● **Exercise instructions**: For each line in the records that contains "round", make a copy.

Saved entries
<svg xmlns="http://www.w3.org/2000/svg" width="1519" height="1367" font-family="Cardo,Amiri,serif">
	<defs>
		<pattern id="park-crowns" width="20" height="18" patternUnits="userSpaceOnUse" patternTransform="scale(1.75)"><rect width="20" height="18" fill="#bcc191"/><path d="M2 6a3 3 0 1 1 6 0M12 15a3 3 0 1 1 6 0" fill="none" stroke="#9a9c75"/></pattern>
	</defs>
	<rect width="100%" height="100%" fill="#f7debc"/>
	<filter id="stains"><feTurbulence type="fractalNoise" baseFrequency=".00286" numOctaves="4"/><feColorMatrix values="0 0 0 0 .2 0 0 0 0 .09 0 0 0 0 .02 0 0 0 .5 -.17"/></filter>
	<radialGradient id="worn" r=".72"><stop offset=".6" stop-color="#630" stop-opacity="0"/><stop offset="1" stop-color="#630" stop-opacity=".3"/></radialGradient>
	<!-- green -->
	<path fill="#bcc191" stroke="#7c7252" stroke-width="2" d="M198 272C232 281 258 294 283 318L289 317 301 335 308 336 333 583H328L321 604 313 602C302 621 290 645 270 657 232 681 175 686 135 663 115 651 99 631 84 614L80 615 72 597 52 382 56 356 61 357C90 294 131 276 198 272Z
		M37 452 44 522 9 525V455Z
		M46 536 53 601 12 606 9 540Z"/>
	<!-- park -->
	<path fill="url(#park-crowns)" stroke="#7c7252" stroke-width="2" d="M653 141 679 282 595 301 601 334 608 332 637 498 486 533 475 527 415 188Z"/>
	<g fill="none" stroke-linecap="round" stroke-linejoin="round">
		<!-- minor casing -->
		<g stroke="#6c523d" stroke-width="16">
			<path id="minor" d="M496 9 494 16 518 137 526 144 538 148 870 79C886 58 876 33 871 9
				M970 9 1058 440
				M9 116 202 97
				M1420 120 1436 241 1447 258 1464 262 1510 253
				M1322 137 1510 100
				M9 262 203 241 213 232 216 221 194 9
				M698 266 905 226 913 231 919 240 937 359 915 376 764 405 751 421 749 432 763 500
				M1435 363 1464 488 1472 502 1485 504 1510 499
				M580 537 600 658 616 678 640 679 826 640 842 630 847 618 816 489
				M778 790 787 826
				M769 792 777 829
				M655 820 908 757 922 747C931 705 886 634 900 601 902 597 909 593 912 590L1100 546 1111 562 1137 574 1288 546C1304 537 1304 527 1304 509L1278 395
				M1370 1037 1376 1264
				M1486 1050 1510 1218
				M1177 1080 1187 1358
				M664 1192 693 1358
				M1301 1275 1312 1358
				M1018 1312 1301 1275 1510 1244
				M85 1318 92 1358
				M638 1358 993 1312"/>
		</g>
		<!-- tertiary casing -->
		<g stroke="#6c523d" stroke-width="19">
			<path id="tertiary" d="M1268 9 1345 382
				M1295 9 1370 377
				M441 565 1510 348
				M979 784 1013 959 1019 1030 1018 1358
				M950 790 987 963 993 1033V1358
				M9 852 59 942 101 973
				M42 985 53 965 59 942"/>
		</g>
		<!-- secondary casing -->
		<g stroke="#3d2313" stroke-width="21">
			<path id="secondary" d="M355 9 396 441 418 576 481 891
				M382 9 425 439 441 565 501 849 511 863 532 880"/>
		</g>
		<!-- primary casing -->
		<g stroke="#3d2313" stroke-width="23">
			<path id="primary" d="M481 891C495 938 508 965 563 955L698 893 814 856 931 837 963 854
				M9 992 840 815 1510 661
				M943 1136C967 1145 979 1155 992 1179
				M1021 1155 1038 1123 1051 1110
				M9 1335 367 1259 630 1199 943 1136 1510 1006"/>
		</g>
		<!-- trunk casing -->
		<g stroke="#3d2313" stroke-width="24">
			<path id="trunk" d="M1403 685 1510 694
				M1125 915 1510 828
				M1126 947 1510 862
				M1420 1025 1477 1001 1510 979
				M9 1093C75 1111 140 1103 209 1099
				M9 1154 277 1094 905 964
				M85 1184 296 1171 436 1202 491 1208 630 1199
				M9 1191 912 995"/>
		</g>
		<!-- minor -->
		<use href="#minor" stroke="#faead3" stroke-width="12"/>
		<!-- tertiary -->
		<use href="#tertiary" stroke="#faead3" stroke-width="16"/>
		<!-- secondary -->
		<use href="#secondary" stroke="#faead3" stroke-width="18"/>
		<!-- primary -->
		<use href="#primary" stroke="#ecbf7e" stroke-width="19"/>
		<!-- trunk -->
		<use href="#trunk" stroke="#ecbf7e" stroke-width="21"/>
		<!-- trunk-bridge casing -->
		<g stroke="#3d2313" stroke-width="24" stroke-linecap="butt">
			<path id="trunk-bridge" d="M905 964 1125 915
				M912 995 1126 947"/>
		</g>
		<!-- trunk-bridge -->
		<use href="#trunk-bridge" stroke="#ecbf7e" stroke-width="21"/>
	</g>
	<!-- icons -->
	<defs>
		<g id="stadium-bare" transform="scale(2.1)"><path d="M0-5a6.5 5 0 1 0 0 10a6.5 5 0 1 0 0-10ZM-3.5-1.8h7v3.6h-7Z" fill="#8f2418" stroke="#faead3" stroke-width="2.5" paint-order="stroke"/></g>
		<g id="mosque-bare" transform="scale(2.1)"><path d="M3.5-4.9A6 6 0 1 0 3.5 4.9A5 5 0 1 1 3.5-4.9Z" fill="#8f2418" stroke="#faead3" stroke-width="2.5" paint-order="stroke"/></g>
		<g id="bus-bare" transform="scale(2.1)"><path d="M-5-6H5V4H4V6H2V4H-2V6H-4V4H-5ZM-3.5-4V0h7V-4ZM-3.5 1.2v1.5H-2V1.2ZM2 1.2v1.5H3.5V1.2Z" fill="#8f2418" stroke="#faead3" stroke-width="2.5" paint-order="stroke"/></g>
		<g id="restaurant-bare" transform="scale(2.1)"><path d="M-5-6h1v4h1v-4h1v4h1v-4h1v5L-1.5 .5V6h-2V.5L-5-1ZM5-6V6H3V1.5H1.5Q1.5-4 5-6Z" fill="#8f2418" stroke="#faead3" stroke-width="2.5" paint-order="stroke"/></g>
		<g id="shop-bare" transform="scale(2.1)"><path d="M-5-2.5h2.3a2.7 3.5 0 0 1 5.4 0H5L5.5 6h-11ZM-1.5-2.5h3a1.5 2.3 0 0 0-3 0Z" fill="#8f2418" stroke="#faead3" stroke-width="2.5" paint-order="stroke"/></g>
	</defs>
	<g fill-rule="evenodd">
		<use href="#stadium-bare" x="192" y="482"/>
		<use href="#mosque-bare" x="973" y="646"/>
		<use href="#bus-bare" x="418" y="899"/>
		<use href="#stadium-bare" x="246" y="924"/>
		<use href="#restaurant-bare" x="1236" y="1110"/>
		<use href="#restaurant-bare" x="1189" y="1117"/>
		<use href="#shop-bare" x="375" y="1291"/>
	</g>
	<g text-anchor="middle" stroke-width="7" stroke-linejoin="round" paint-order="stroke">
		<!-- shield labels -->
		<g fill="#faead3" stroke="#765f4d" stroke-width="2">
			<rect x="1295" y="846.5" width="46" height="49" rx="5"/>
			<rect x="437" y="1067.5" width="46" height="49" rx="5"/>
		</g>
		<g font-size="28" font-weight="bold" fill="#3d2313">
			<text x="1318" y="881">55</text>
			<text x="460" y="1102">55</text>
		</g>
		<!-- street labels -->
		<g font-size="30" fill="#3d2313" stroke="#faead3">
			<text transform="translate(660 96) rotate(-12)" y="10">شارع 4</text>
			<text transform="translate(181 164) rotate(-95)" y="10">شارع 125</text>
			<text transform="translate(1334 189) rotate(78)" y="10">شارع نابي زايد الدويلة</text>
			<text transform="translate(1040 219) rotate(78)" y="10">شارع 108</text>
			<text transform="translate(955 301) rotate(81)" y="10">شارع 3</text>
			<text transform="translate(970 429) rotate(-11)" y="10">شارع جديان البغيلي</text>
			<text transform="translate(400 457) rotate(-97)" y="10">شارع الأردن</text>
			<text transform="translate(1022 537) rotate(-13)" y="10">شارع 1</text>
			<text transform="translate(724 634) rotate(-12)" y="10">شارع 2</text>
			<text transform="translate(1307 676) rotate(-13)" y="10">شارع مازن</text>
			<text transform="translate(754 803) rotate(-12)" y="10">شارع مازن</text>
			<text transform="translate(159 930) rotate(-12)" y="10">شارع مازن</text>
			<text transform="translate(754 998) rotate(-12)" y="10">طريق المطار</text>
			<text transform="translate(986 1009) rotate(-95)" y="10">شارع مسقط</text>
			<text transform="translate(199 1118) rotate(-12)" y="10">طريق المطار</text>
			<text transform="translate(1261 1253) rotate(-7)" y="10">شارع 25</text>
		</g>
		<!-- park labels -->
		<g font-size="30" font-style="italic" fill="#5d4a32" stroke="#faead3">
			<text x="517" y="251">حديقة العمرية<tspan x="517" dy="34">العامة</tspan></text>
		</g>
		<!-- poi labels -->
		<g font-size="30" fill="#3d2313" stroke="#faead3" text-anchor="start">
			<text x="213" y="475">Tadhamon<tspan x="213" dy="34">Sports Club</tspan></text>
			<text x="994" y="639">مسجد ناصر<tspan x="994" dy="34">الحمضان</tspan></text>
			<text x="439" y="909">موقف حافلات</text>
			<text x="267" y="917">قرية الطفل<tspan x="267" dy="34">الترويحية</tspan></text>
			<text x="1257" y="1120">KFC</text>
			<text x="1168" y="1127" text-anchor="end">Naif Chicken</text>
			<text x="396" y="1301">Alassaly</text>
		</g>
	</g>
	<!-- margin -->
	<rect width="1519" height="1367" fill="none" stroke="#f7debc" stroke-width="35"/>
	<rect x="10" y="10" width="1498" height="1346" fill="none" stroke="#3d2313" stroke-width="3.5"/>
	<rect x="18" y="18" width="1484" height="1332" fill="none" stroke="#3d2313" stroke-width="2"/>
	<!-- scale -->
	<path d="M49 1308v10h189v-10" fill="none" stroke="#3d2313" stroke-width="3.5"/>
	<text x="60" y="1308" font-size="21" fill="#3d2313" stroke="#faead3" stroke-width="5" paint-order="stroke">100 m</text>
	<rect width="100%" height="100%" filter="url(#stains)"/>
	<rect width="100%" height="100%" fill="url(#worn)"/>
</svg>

● **Exercise answer**:
	<g fill="none" stroke-linecap="round" stroke-linejoin="round">
	<g text-anchor="middle" stroke-width="7" stroke-linejoin="round" paint-order="stroke">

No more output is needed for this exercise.